[Data for processing]

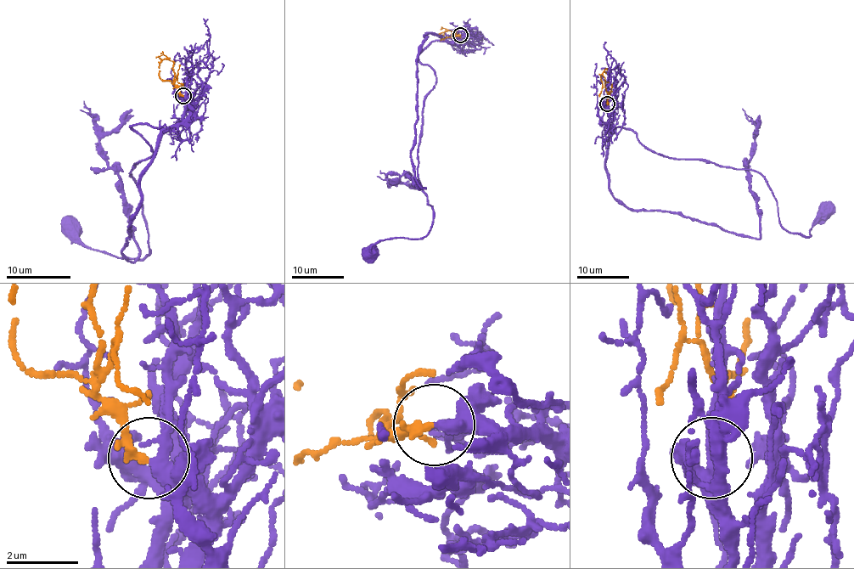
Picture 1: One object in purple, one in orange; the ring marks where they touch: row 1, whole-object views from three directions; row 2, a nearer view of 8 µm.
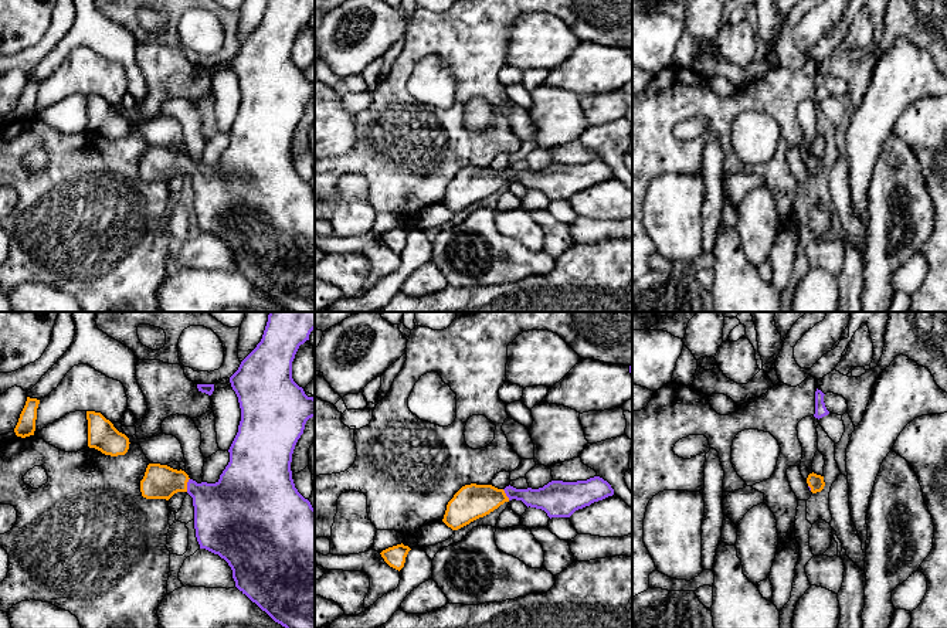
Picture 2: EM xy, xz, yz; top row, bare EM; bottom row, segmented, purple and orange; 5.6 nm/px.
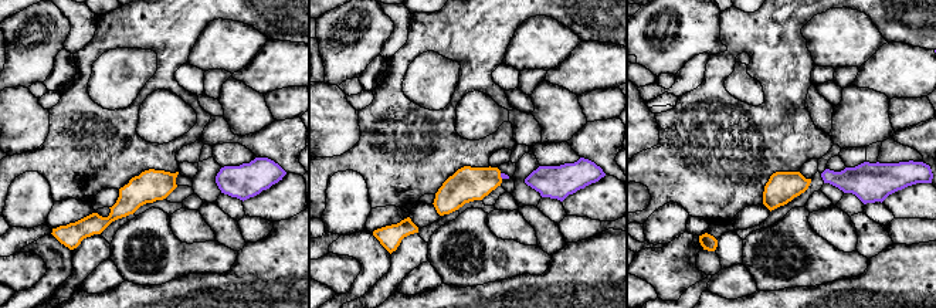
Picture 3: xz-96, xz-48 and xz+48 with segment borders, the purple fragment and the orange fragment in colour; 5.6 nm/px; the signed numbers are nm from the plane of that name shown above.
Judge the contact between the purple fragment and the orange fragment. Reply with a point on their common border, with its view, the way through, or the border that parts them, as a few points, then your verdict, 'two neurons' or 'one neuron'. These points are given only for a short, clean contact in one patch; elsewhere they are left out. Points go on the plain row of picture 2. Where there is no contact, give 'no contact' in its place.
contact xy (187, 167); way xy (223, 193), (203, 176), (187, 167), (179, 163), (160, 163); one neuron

[/Data for processing]
[Data for processing]

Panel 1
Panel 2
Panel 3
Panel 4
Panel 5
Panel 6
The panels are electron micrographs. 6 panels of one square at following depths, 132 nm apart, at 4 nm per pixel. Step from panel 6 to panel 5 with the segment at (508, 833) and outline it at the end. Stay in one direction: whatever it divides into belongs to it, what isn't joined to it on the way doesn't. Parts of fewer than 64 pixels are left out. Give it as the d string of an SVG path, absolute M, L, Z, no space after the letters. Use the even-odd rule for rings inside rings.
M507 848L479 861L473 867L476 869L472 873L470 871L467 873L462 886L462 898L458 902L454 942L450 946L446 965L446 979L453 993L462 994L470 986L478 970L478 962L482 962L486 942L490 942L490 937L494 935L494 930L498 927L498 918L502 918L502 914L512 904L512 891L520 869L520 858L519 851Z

[/Data for processing]

Task to carry out:
Although pictures appear among the records above, none are to be output; print exactly the lines from the line containing "Picture 1: One" through the line containing "Picture 3: xz-96, xz-48".

Solution to this problem:
Picture 1: One object in purple, one in orange; the ring marks where they touch: row 1, whole-object views from three directions; row 2, a nearer view of 8 µm.
Picture 2: EM xy, xz, yz; top row, bare EM; bottom row, segmented, purple and orange; 5.6 nm/px.
Picture 3: xz-96, xz-48 and xz+48 with segment borders, the purple fragment and the orange fragment in colour; 5.6 nm/px; the signed numbers are nm from the plane of that name shown above.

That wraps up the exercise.